In Reply, plaintiff focuses almost exclusively on whether he can state a claim based on a violation of § 2560.503–1. Plaintiff points out the split of authority in the Ninth Circuit on whether § 1132(c) claims for penalties can be based on violations of § 2560.503–1, and that courts in the Northern District of California have recognized such claims. See, e.g., Vincenzo v. Hewlett–Packard Co., C–12–cv–03480–JCS 2013, 2013 WL 3327892, *15–16, U.S. Dist. LEXIS 91530, *50–51 (N.D.Cal. June 28, 2013) (awarding penalties for failure to produce documents relevant to the claim determination under 29 C.F.R. § 2560.503–1(h)(2) ); Ramos v. United Omaha Life Ins. Co., 2013 WL 60985, *5, 2013 U.S. Dist. LEXIS 1043, *13 (N.D.Cal. Jan. 3, 2013) (“Since a plan participant may sue an administrator under § 1132(c)(1) if the plan administrator fails to comply with a request for information, see Sgro v. Danone Waters of North America, Inc., 532 F.3d 940, 945 (9th Cir.2008), ERISA provides a specific remedy for an administrator's failure to provide documents on request. See also 29 C.F.R. § 2560.503–1(h)(2)(iii).”).
However, this Court does not need to reach that question. There is no ambiguity that 29 C.F.R. § 2560.503–1 addresses “claims procedures” and specifies the requirements benefits plans and their administrators must meet in making their claims determinations. § 2560.503–1(h)(2) addresses the “Appeal of adverse benefit determinations” and specifies that a “plan will not be deemed to provide a claimant with a reasonable opportunity for a full and fair review of a claim and adverse benefit determination unless the claims procedures” provide “that a claimant” shall have access to all “relevant” information regarding the claim for benefits, in order to allow the claimant to fully appeal the denial.
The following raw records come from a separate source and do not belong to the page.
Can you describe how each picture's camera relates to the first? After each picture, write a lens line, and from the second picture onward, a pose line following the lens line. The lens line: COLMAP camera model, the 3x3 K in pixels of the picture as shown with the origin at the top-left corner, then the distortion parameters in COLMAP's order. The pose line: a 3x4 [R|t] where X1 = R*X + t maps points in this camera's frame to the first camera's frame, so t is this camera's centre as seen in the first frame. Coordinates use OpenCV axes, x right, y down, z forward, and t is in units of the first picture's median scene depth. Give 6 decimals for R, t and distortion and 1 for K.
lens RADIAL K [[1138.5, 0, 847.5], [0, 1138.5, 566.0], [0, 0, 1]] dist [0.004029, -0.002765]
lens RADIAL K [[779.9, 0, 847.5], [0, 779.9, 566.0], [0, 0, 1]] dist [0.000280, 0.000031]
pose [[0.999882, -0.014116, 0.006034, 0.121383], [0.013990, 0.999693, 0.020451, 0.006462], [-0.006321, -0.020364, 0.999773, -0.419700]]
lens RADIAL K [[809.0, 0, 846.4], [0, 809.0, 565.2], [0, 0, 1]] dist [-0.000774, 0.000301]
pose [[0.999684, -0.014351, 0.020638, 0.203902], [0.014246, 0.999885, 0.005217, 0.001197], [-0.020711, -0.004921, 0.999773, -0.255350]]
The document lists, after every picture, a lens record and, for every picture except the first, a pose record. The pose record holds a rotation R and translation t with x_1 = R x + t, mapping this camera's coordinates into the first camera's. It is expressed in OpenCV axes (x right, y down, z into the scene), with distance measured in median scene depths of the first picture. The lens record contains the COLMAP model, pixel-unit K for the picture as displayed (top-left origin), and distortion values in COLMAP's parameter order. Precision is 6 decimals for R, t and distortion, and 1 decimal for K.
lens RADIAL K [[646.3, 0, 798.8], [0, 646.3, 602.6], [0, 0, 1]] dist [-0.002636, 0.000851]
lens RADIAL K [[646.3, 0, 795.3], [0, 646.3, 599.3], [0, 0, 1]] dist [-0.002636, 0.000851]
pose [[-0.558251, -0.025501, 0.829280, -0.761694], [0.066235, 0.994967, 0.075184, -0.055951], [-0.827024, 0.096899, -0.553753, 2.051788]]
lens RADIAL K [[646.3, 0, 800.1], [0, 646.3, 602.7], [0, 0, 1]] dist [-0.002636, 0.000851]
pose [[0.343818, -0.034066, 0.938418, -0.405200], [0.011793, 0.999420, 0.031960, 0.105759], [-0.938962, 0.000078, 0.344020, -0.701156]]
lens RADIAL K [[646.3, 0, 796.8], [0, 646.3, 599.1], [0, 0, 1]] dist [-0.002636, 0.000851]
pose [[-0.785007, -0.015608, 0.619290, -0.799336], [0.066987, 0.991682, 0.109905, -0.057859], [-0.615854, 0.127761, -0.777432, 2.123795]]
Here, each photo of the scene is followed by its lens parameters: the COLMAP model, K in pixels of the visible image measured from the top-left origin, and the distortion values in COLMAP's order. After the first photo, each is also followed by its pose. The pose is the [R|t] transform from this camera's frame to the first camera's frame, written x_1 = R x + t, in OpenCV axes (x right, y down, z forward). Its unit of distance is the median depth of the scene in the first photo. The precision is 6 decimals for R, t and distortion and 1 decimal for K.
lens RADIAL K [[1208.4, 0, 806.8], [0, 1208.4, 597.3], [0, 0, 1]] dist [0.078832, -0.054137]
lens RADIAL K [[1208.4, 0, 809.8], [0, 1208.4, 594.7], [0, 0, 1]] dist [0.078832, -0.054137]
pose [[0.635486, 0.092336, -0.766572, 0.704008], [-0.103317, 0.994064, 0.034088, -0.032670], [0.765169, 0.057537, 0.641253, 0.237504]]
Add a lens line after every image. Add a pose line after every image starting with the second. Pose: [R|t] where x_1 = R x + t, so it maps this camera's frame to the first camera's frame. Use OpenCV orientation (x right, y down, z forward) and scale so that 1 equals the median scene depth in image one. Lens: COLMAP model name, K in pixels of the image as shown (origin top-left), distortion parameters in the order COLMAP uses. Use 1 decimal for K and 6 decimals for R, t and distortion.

See, e.g., Vincenzo v. Hewlett–Packard Co., 2013 WL 3327892, at *17, 2013 U.S. Dist. LEXIS 91530, at *54 (failure to produce records “prejudiced Plaintiff's ability to support his appeal”). As discussed at length above, the entity charged with making the claims determination here was MetLife, not TriNet. The Court has already determined that MetLife produced an adequate “Administrative Record,” therefore TriNet could not be liable for an alleged failure to produce an adequate Administrative Record. With respect to the other documents allegedly withheld by TriNet (the Employee Handbook referenced in TriNet's leave of absence letter, and documents related to internal and inter-defendant communications, including communications contained in TriNet's client relationship management system NorthStar), plaintiff has failed to show how those documents could have been relevant to the claims determination made by MetLife. Those documents, therefore, fall outside of the scope of (h)(2)(iii) and (m)(8).
In sum, there is no evidence that any of the withheld documents were or should have been “relevant” to the claim determination made by MetLife. Plaintiff cites no regulation or case law that would require TriNet to have forwarded the allegedly withheld or belatedly produced documents at issue to MetLife so that MetLife could determine the life insurance claim at issue. The fact that TriNet produced documents in addition to those included by MetLife in the Administrative Record is not surprising; the Court specifically allowed plaintiff to secure discovery in support of his fiduciary duty claim. As such, I DENY the leave to amend as futile. Plaintiff cannot state a claim under § 1132(c) based on the facts alleged.
CONCLUSION
For the foregoing reasons, the Court finds in favor of plaintiff and against TriNet that plaintiff is entitled, through the doctrine of equitable surcharge, to the face value of the Policies in effect as of March 31, 2011. Accordingly, plaintiff's motion for summary judgment is GRANTED on that issue. It is DENIED in all other respects. Defendant TriNet's motion for summary judgment is DENIED with respect to the equitable surcharge issue and GRANTED on all other issues. Defendant MetLife's motion for judgment as a matter of law is GRANTED. Defendant PCBB's motion for summary judgment is GRANTED. Plaintiff's motion for leave to amend is DENIED.
Plaintiff and TriNet shall submit a proposed Judgment consistent with this Order within ten days.